Diabetes is all about control, from keeping blood glucose levels in check, regular monitoring and evaluation of levels, to making simple everyday choices like what foods to eat, how much exercise to engage in and how much medication to take. A new device that has become available in the last year, known as the Continuous Glucose Monitoring System (CGMS), is making diabetes control a much more attainable goal for many patients.

Vasdev Lohano, MD, an endocrinologist with the Floyd Memorial Joslin Diabetes Center Affiliate, explained how the device works, “The CGMS functions just as its name suggests, it determines blood glucose levels on a continuous basis, allowing patients to see in real time how their daily activities, such as diet and exercise, affect their bodies. They can better manage their diabetes immediately, by adjusting their insulin dosages accordingly for high or low readings, and on an ongoing basis by developing an understanding of how their body responds to changes in medication, diet, exercise, stress levels, etc.”

Continuous glucose monitoring systems typically consist of three components:

  • A disposable glucose sensor placed just under the skin to measure interstitial blood glucose levels.
  • A non-implanted transmitter that communicates with a radio frequency receiver.
  • An electronic receiver usually contained within an insulin pump that is worn like a pager and displays interstitial blood glucose level averages every five minutes. This receiver can be set to alarm if blood glucose levels dip below or rise above a certain level, so that the patient can make an adjustment immediately and prevent hypo- or hyperglycemic episodes.

Patients must be willing to take a proactive role

According to Dr.
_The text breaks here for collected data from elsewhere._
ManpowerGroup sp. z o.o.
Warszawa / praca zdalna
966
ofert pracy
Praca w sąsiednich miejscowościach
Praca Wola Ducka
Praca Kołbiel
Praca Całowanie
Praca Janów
Lohano, patients must understand that while CGMS is an outstanding tool for managing their diabetes in real time, it is not a total replacement for testing blood sugars. “Since CGMS measures interstitial blood glucose, which lags approximately five to ten minutes behind traditional “fingerstick” measurements, the system must be calibrated by entering fingerstick blood glucose measurements at least twice a day,” he explained. “Because of this, I advise my patients to always obtain a fingerstick reading and consider its results as well before taking corrective action to any hypo- or hyperglycemia reading the device measures.”
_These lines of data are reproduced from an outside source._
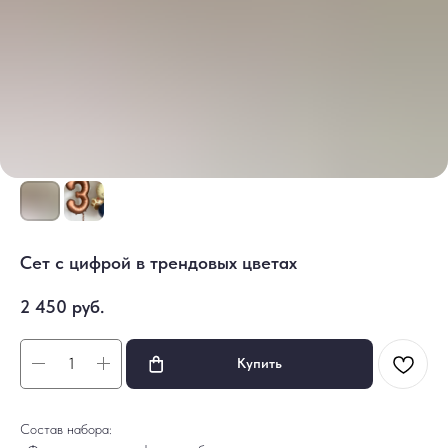
Сет с цифрой в трендовых цветах
2 450
руб.
Купить
Состав набора: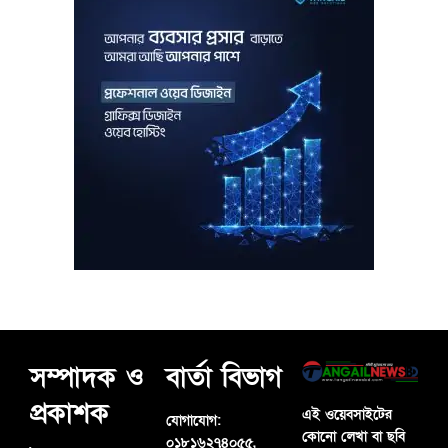
সম্পাদক ও
বার্তা বিভাগ
প্রকাশক
এই ওয়েবসাইটের
যোগাযোগ:
কোনো লেখা বা ছবি
০১৮১৬২৭৪০৫৫,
Ideal patients for CGMS typically, but not always, have Type 1 diabetes and already use an insulin pump delivery system. “A patient who would like to utilize continuous glucose monitoring must be open to education and be very proactive about managing their diabetes. This technology is excellent, but it requires the patient to be willing to understand the underlying principles of diabetes and its treatment, and be open to making adjustments in their lifestyle and medication delivery to better control and manage their condition. If they are not interested in doing this, the device will not be useful to them,” explained Dr. Lohano.
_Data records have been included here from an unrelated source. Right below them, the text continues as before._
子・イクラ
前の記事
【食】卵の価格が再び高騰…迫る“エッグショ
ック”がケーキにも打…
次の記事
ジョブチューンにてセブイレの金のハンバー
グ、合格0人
Busy executive experiences “dramatic” results with CGMS technology

“‘Dramatic’ is the best word I can use to describe the results I’ve experienced in less than a year with the continuous glucose monitoring system,” explained Rich Forbes, CEO of Masterbrand Cabinets in Jasper, Indiana. As a busy executive, Forbes travels three to four days a week and is thrilled not only with the results he’s experienced on CGMS, but also with the flexibility it’s given him. “CGMS has been wonderful because it gives me so much flexibility. Since I can do fingersticks less often, I no longer have to interrupt my schedule to check my blood glucose. I have the peace of mind of knowing that I can simply glance down and see my levels at any time, and that the system will alarm me of any problems before I start experiencing symptoms.” Forbes began using the CGMS device along with his insulin pump in February, 2007. “The system’s ability to download a week’s worth of readings to a custom Web site and share charts of my blood glucose levels with my diabetes educator at the Joslin Center has been wonderful,” he said. “She reads my charts and sends me custom recommendations for how to reach my target range. Being able to make continuous adjustments has been such help in keeping my diabetes under control. My carbohydrate to insulin levels have dramatically improved, my A1C’s have gone from eights in February to sevens today, and most importantly, I feel better and am more confident in managing my health.”